Items listed in a dataset
########

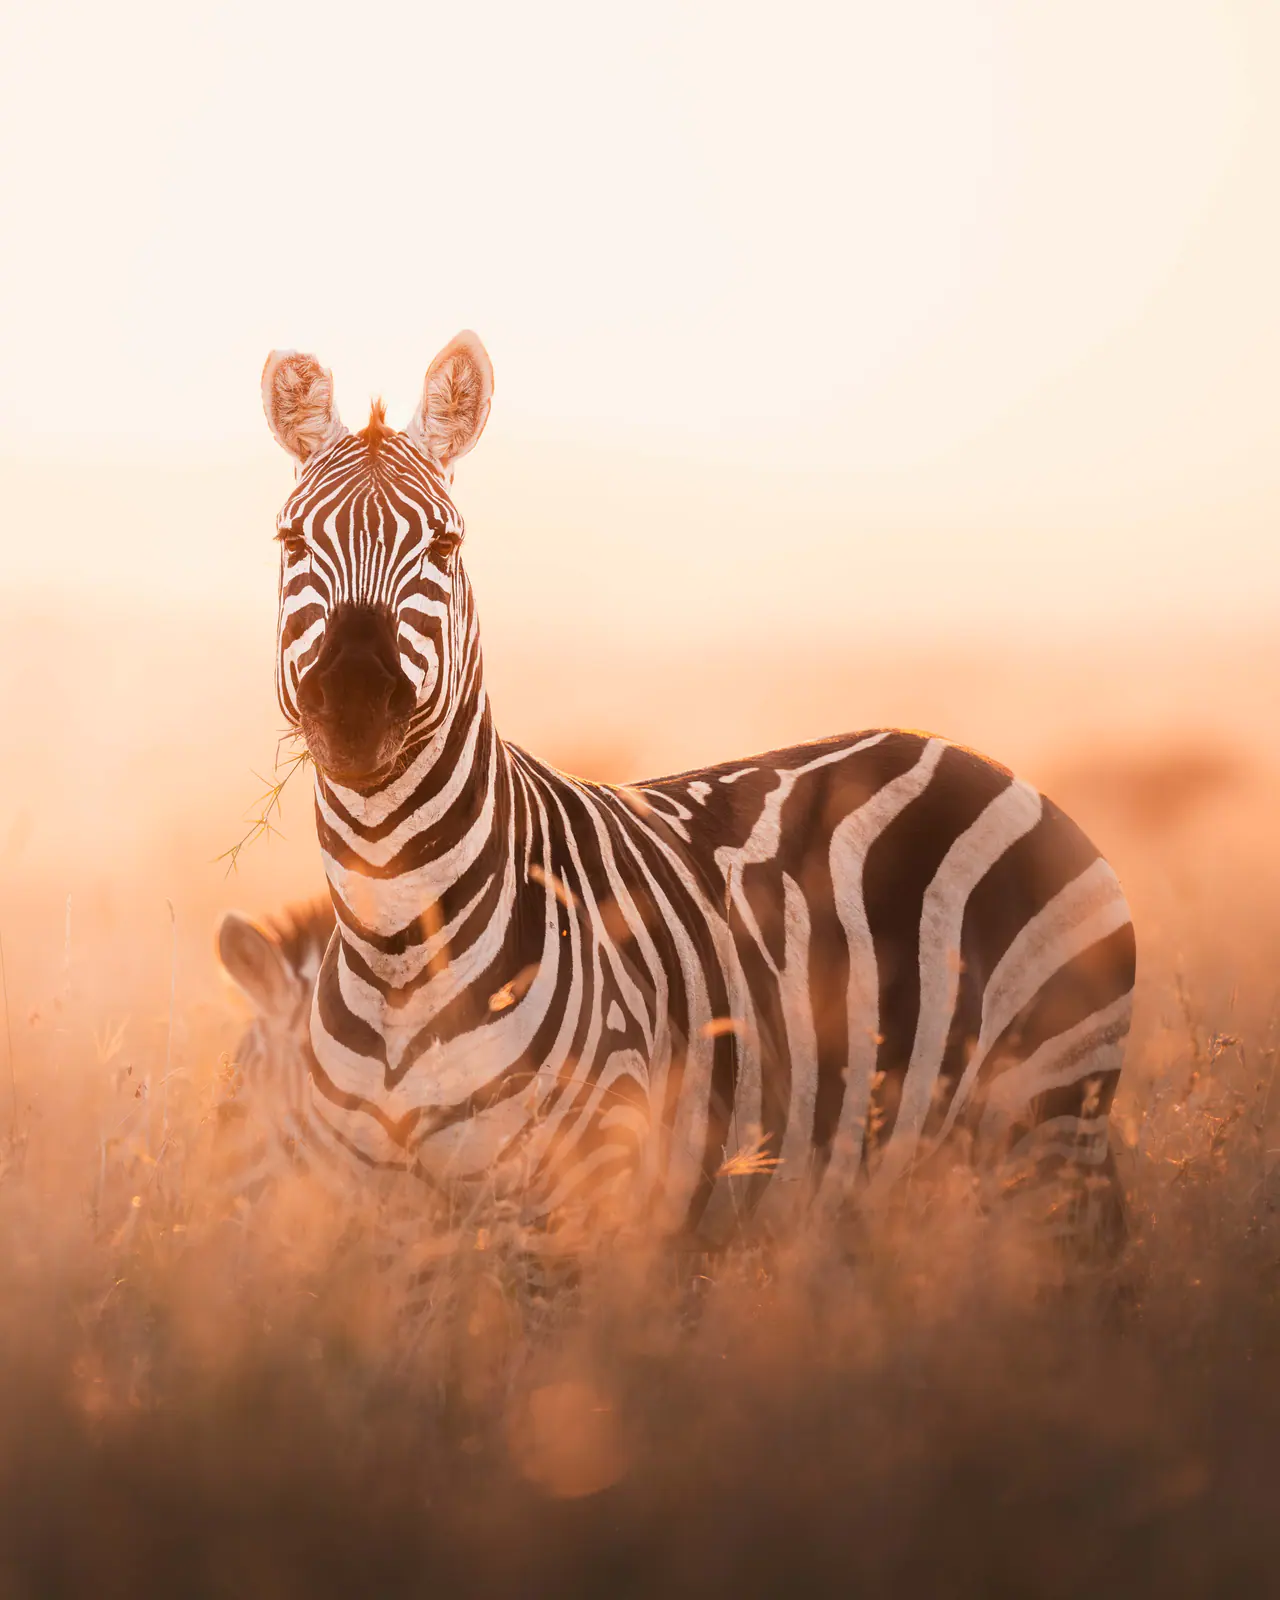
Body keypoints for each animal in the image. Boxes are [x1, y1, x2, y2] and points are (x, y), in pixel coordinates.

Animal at [251, 332, 1135, 1252]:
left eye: (445, 548)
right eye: (290, 541)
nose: (356, 707)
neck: (396, 944)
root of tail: (986, 763)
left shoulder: (578, 1193)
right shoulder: (380, 1220)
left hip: (1044, 1108)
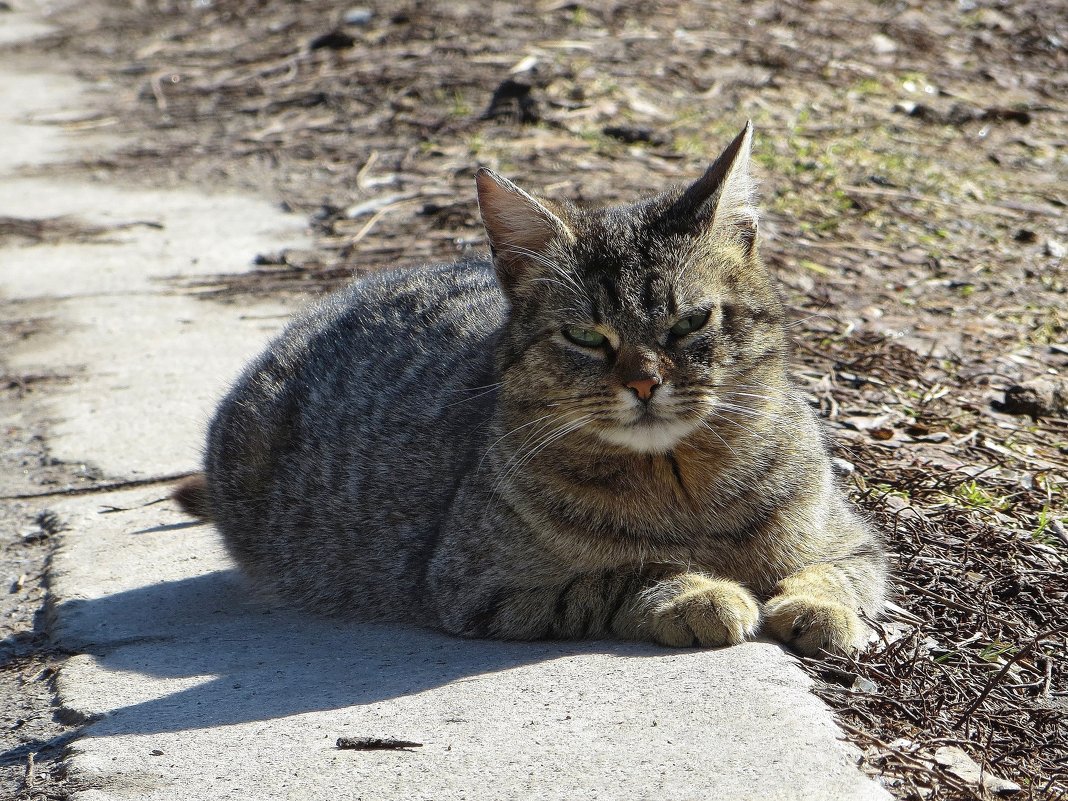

########

Requirement: Please give back the data above word for word, with no pictures included.

Reply to the task:
Body keypoints for each animal in the image. Boxes are [x1, y1, x2, y2] and points are (x, y), in pixel coordinates.

Animal at [251, 332, 1135, 1252]:
left eye: (445, 548)
right eye: (290, 541)
nose: (356, 707)
neck: (396, 944)
root of tail: (986, 763)
left shoulder: (578, 1193)
right shoulder: (380, 1220)
left hip: (1044, 1108)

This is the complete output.